Muallim Ayad served under Pope Kyrillos VI who was Patriarch in 1959 – 1971; Pope Shenouda III, Patriarch in 1971 – 2012; and now serves with Pope Tawadros II. Muallim Ayad’s exceptionally beautiful voice was obvious since he was quite young, Muallim Magdy said, as was his gift for learning melodies. At the time, there was no special institute for cantors, so Ayad went to Beni Sweif’s Bayad Institute which taught Church music and hymns as well as handcrafts. When the Didymos Institute opened, Muallim Magdy said, Muallim Ayad enrolled in it, and went on to teach there, a responsibility he undertakes till today, in addition to teaching at the Coptic Clerical College in Cairo and Alexandria.
Among Ashrouba’s muallims who distinguished themselves at Didymos Institute, Muallim Magdy said, are Muallim Milad Nagy who now teaches at the Cairo Didymos, and Muallim Ibrahim Ishaq, Secretary-General of the Cantors’ Association.
”Rallying all his senses”
Seeing that Muallim Ibrahim Ayad comes from Ashrouba, Watani was keen to talk to him.

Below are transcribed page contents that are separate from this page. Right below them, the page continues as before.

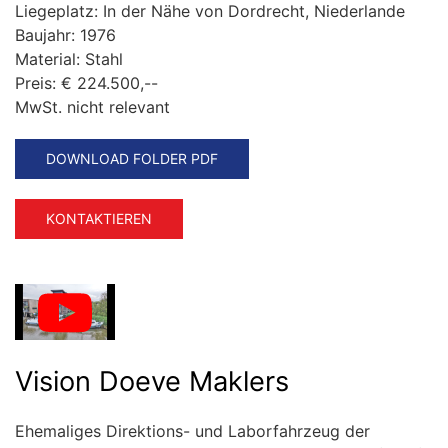
Liegeplatz:
In der Nähe von Dordrecht, Niederlande
Baujahr:
1976
Material:
Stahl
Preis:
€ 224.500,--
MwSt. nicht relevant
DOWNLOAD FOLDER PDF
KONTAKTIEREN
Vision Doeve Maklers
Ehemaliges Direktions- und Laborfahrzeug der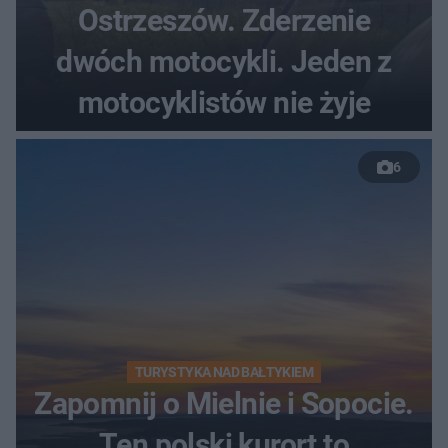
Ostrzeszów. Zderzenie
dwóch motocykli. Jeden z
motocyklistów nie żyje
6
TURYSTYKA NAD BAŁTYKIEM
Zapomnij o Mielnie i Sopocie.
Ten polski kurort to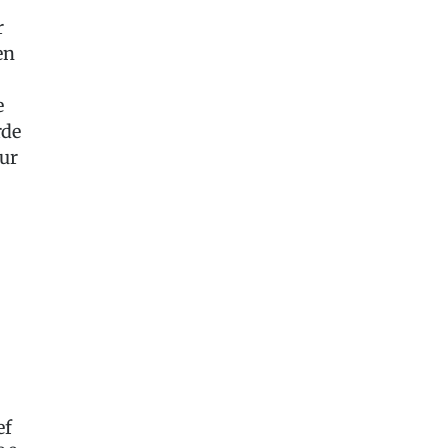
r
en
e
rde
ur
ef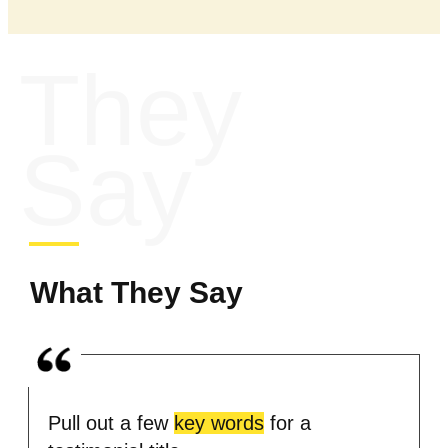
They
Say
What They Say
Pull out a few
key words
for a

Muallim Ayad recalled those who taught him at Didymos Institute, among them Muallim Abul-Saad and Fr Tawadros Abdel-Messih.
Muallim Ayad told Watani that in 1967 he was chosen by the late Pope Shenouda III, then Bishop of Education, to teach in the Clerical College. “I was still an undergraduate back then,” he said. “At that time, we used to listen to the recordings of Muallim Mikhail Girgis al-Batanouni, Muallim Farid and Muallim Boulos, and learn from them. But we had never met them,” he said. We are nowadays developing new curricula from what we learned, and teaching them to new students.”
Muallim Ayad pointed out that some Church melodies are rather complicated, and borrow from one another, “a muallim is so engrossed in the melody he chants,” he said, “he rallies all his senses to do it,” he said.
He described the Coptic Church’s hymns as the most beautiful kind of music in the world. “When our deacon choir performed Coptic hymns on stage in Germany, France, Italy and Spain,” Muallim Ayad said, “the audience, who did not understand Coptic, were so enthralled by the beauty of the melodies that they gave us standing ovations and asked for reprises.” We always used to end our performance with singing the traditional closing prayer ‘O God have mercy on us … O God listen to us … O God have pity on us’, during which each phrase is followed with a triple ‘Kyrie Eleison [Lord have mercy]’. In France, the audience were so taken by the beauty of the simple hymn that they joined in the chorus reply ‘Kyrie Eleison’ every time we said it. It was a very moving experience.” The ancient Coptic melody united all in one.